--- Supplied passage ---
It should be mentioned that while much of the conversation about mental health in aviation is centered around pilots, this issue extends to other occupations in aviation.

== Prevalence of disorders ==
A study of 809 Brazilian pilots found that between 6.7 and 12% had a common mental disorder. For pilots with a heavy workload, this figure increased to 23.7%. Mental health problems are present in aviation, just like in any other industry, and it is important to have a wide variety of tests and screening processes to determine the true wellness of pilots.

A 2016 study in the United States vetted by Harvard University revealed that of 3485 pilots across North and South America, Europe, Asia and Oceania, 233 pilots or 12.6% met the threshold to be diagnosed with depression as defined by the DSM-5.

Mental illness is second to cardiovascular disease in reasons for losing an aviation license. As a result, many pilots on anti-depressant drugs withhold this information from the governing body of aviation in their country due to fear of losing their license.
Detection is further complicated by the fact that few medical examiners fully understand the complexity and effects of the different disorders. Additionally, psychiatrists are unfamiliar with the regulations of pilots suffering from mental health issues. Even though pilots need to have their medical license renewed every 6 months by a certified medical examiner, there is little focus on mental health and no psychologist or psychiatrist follows up unless requested to do so by the pilot, which is rarely the case.

Airlines are familiar with the consequences of mental illness, which is why they administer personality tests during the selection process in order to identify any mental health issues. One example is the Minnesota Multiphasic Personality Inventory (MMPI). This long questionnaire can identify at risk candidates by asking a series of questions, worded differently, all around a similar subject. However, because of the stigma in the aviation industry around mental illness, pilots tend to be extremely defensive about their results and may feel pressured to hide any signs of mental health issues.

== Causes ==
During the course of a pilot's career, the prominence of mental illness becomes an even bigger issue as the stresses of the occupation accumulate. Pilots are exposed to difficult working conditions that feature inconsistent schedules, extended periods away from home, and frequent encounters with fatigue.
--- Extracted data ---
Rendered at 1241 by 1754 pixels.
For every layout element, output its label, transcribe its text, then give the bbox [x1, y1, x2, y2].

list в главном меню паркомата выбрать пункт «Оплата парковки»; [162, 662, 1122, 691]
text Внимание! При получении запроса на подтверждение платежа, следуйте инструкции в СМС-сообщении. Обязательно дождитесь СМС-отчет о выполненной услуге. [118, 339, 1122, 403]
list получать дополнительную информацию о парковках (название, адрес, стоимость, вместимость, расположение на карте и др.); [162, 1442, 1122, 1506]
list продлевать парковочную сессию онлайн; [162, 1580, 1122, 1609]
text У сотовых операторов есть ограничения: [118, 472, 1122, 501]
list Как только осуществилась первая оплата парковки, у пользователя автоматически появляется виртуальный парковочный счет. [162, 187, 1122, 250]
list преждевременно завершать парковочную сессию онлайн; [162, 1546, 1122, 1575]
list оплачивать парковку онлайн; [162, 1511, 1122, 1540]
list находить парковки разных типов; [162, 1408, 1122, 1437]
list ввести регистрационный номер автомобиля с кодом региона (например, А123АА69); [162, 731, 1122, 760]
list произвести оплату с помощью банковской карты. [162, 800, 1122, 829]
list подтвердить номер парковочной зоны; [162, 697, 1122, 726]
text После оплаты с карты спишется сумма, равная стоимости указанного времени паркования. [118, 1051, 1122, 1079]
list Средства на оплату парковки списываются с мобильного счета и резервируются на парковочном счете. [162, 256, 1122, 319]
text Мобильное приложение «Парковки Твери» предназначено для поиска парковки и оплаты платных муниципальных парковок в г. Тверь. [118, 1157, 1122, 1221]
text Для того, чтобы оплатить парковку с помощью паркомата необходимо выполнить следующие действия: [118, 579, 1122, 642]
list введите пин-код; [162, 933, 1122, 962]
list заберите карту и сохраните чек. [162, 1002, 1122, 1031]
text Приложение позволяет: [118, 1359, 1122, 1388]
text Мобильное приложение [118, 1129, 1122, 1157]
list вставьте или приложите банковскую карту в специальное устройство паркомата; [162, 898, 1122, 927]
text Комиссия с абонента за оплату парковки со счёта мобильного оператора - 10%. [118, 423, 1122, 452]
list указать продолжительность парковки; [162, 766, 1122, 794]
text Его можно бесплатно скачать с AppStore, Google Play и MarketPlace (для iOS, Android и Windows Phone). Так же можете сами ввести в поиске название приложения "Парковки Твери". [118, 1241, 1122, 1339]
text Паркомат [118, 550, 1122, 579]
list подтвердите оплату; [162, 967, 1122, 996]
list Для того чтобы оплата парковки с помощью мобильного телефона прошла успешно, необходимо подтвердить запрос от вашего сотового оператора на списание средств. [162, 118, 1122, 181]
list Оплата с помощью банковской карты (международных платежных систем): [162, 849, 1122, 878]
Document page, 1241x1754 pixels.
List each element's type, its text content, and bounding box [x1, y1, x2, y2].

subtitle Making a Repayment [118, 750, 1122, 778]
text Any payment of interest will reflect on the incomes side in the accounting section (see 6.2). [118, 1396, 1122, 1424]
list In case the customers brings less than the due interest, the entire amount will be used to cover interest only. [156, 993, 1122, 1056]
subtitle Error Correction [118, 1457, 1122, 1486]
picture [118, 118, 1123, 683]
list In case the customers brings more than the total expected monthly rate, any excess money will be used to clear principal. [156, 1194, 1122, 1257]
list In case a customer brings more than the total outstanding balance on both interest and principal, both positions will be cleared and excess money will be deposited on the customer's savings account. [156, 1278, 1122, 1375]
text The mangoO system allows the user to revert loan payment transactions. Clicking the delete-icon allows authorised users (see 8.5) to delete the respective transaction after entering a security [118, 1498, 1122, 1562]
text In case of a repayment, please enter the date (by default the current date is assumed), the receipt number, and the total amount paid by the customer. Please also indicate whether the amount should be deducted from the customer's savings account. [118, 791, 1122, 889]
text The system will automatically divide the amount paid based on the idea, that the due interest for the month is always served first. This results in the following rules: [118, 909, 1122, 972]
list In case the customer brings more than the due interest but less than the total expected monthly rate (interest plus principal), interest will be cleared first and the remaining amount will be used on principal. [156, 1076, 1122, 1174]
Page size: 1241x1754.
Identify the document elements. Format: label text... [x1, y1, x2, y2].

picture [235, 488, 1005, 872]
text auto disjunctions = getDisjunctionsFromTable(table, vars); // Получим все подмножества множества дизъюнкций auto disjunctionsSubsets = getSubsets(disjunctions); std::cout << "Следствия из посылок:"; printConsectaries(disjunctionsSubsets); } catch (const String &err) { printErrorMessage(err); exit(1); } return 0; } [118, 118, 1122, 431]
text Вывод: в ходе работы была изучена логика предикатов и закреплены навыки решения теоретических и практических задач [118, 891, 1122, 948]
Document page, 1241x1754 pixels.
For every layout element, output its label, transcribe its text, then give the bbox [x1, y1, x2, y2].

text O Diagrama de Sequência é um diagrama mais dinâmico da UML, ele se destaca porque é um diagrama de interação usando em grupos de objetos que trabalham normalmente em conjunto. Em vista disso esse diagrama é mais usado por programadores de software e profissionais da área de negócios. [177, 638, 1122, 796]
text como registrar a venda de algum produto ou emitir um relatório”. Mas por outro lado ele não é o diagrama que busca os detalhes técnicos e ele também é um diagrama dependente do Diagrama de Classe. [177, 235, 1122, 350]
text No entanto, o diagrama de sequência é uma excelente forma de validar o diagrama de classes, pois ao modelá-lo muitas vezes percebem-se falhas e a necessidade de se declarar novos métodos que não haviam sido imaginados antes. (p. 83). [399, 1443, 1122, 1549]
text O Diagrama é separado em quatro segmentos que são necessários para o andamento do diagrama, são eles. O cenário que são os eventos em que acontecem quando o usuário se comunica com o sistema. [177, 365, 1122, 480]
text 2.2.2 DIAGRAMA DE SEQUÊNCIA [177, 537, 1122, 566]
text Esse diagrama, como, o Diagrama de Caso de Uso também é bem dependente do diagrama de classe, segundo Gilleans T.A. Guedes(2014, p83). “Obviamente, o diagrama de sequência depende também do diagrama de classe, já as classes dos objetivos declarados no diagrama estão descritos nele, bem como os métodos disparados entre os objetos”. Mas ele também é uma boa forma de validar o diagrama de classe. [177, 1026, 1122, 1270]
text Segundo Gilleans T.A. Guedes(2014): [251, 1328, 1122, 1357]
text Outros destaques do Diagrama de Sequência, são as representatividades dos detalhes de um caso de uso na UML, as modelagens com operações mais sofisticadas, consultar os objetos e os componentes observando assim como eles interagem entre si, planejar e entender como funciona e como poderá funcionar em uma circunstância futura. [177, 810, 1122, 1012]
---
→ Assigned task A
Rewrite the passage on mental health in aviation starting at "Mental illness is" and ending at "rarely the case.", replacing "cardiovascular disease" with "heart disease".
→ Assigned task B
According to the passage on mental health in aviation, how many pilots in the 2016 study met the threshold for a depression diagnosis?
→ Assigned task C
Based on the passage on mental health in aviation, explain why many pilots on anti-depressant drugs keep this information from their country's aviation governing body.
The items have no connection to the passage on mental health in aviation.

→ Your response A
Mental illness is second to heart disease in reasons for losing an aviation license. As a result, many pilots on anti-depressant drugs withhold this information from the governing body of aviation in their country due to fear of losing their license.
Detection is further complicated by the fact that few medical examiners fully understand the complexity and effects of the different disorders. Additionally, psychiatrists are unfamiliar with the regulations of pilots suffering from mental health issues. Even though pilots need to have their medical license renewed every 6 months by a certified medical examiner, there is little focus on mental health and no psychologist or psychiatrist follows up unless requested to do so by the pilot, which is rarely the case.

→ Your response B
233 pilots, or 12.6%, met the threshold.

→ Your response C
Mental illness is second only to cardiovascular disease as a reason for losing an aviation license. As a result, pilots withhold the information because they fear losing their license.